Les articles 15 et 22 de la Constitution, qui garantissent respectivement l’inviolabilité du domicile et le droit au respect de la vie privée et familiale, sont liés à l’article 29 et participent de la même volonté du Constituant de protéger l’individu dans sa sphère privée afin de permettre son développement et son épanouissement.
Si l’article 29 de la Constitution ne prévoit, explicitement, aucune restriction au droit fondamental qu’il consacre, une telle restriction peut néanmoins se justifier si elle est nécessaire pour assurer le respect d’autres droits fondamentaux. »[4].
L’article 29 de la Constitution n’est dès lors plus absolu et doit être lu au regard du droit fondamental que constitue le droit d’accès aux documents administratif, consacré par l’article 32 de la Constitution. La protection de l’article 29 de la Constitution ne peut donc pas, en l’espèce, constituer une exception à la communication, par son auteur, du document sollicité.
12. Dans son refus explicite du 12 novembre 2020 adressé à la partie requérante, la partie adverse invoque le secret médical comme exception à la transmission du document sollicité. Or, après la lecture du document sollicité, la Commission constate que le document concerne uniquement la partie requérante.

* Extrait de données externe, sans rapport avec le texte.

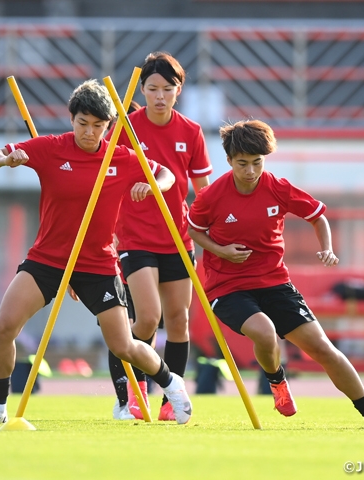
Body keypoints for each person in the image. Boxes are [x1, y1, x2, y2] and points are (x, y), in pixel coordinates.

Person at [0, 79, 192, 426]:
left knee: (123, 344)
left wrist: (152, 185)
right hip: (47, 258)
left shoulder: (120, 156)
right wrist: (8, 159)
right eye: (83, 123)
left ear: (109, 125)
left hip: (98, 263)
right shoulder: (51, 147)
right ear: (72, 119)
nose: (90, 132)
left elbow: (167, 176)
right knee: (3, 327)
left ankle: (172, 384)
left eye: (98, 126)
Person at [187, 119, 364, 429]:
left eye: (257, 163)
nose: (251, 171)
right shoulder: (211, 197)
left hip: (276, 283)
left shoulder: (277, 187)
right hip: (227, 287)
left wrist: (328, 248)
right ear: (229, 161)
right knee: (265, 332)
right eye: (243, 163)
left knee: (323, 349)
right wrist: (221, 250)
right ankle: (277, 381)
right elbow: (195, 230)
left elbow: (317, 215)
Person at [106, 52, 212, 421]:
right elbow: (106, 178)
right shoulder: (125, 128)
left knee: (179, 319)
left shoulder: (191, 131)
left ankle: (173, 397)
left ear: (178, 90)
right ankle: (134, 394)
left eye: (167, 89)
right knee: (147, 319)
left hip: (178, 239)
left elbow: (203, 191)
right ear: (143, 90)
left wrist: (210, 233)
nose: (160, 96)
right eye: (152, 89)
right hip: (134, 238)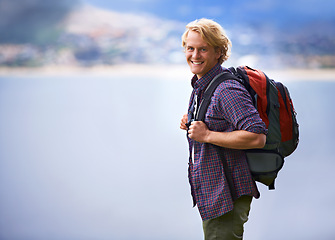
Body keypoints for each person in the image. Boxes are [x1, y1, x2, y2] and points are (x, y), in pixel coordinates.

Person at [179, 18, 268, 240]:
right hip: (215, 192)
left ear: (219, 52)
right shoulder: (203, 84)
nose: (195, 55)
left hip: (227, 195)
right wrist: (192, 122)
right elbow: (219, 120)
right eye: (190, 48)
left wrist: (207, 134)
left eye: (203, 49)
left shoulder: (226, 89)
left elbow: (257, 137)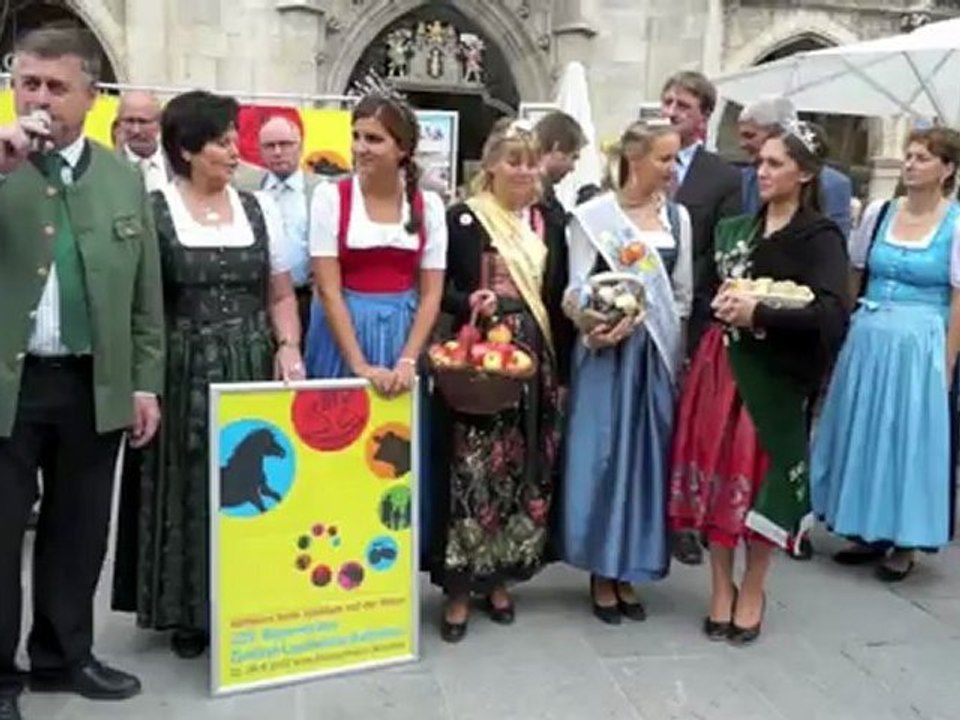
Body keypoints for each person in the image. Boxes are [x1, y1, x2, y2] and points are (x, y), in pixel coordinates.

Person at [0, 27, 164, 720]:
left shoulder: (123, 179)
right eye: (27, 84)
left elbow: (145, 295)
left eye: (56, 86)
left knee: (78, 530)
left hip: (92, 382)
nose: (40, 99)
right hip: (9, 385)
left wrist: (145, 381)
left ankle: (63, 657)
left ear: (92, 97)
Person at [111, 90, 304, 659]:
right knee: (191, 482)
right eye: (222, 142)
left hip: (250, 360)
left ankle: (250, 594)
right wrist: (143, 380)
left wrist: (289, 346)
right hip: (183, 364)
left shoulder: (258, 208)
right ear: (188, 150)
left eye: (233, 139)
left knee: (253, 484)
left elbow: (280, 294)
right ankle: (190, 610)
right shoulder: (156, 209)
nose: (235, 151)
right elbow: (143, 304)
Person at [669, 121, 849, 645]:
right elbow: (706, 292)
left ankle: (753, 587)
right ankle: (719, 586)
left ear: (805, 173)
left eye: (775, 164)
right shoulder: (736, 228)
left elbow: (832, 313)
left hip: (773, 374)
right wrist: (722, 306)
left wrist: (762, 313)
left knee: (760, 480)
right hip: (720, 366)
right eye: (760, 162)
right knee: (717, 475)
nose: (761, 172)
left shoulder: (819, 237)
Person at [433, 119, 569, 643]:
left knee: (525, 465)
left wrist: (564, 371)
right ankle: (460, 585)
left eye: (532, 161)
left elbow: (557, 295)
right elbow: (439, 288)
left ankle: (501, 577)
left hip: (535, 358)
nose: (524, 171)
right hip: (480, 357)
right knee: (472, 468)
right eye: (514, 160)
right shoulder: (464, 219)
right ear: (490, 165)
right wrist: (469, 300)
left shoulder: (548, 220)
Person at [811, 127, 960, 582]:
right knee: (865, 430)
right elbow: (856, 275)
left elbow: (959, 298)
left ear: (947, 169)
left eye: (922, 158)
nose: (910, 164)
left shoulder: (955, 223)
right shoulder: (879, 213)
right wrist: (846, 330)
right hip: (869, 335)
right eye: (909, 155)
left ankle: (905, 539)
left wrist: (947, 362)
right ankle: (865, 528)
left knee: (908, 438)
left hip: (920, 341)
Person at [559, 119, 691, 624]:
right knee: (604, 456)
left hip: (654, 356)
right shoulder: (593, 217)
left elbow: (681, 296)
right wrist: (593, 324)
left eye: (675, 158)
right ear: (635, 159)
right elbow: (574, 288)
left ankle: (630, 565)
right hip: (606, 354)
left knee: (646, 462)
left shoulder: (678, 218)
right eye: (664, 158)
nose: (672, 168)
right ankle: (601, 568)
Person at [306, 93, 446, 391]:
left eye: (373, 139)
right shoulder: (330, 198)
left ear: (402, 149)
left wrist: (407, 359)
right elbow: (328, 290)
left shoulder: (429, 207)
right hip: (343, 334)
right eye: (356, 137)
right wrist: (359, 365)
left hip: (403, 334)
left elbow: (432, 293)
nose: (360, 148)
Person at [660, 70, 742, 565]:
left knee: (687, 418)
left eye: (683, 106)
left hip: (694, 313)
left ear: (704, 116)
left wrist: (685, 286)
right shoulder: (641, 155)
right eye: (668, 102)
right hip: (640, 310)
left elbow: (725, 247)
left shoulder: (722, 176)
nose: (671, 112)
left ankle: (683, 520)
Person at [235, 114, 320, 336]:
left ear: (300, 146)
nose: (278, 151)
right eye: (269, 146)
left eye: (285, 144)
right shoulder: (246, 190)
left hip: (307, 300)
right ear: (260, 150)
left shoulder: (321, 191)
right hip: (258, 301)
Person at [738, 96, 853, 238]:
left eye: (750, 136)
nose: (742, 144)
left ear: (777, 132)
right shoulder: (743, 178)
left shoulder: (833, 185)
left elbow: (837, 240)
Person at [117, 90, 169, 192]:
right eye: (129, 121)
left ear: (160, 122)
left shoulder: (179, 166)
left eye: (143, 122)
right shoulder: (105, 168)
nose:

L’exception n’est pas applicable.
13. Dans son refus explicite du 12 novembre 2020, la partie adverse invoque également l’exception relative à un document administratif dont la divulgation peut être source de méprise, le document étant inachevé ou incomplet.
La Commission rappelle que, selon sa jurisprudence, le caractère inachevé et incomplet, engendrant un risque de méprise, peut par exemple se dégager du caractère « non officiel » du document, présenté comme un instrument de travail dont toutes les conséquences ne sont pas dégagées, du caractère partiel des informations en possession de l’autorité ou encore de la présentation formelle du document, qui peut être source de méprise[5].
Le document sollicité ayant été signé et envoyé à son destinataire, il présente un caractère officiel et définitif.
L’exception n’est pas applicable.
14. La Commission ne perçoit pas d’autre exception qui pourrait s’appliquer au document sollicité. Par conséquent, la partie adverse doit communiquer le document sollicité à la partie requérante, et ce, vu l’absence d’occultation ou de volume particulier, dans le délai minimal de 15 jours à compter à partir de la notification de la présente décision.
Par ces motifs, la Commission décide :
Le document sollicité doit être communiqué par la partie adverse à la partie requérante, et ce dans un délai de 15 jours à compter à partir de la notification de la présente décision.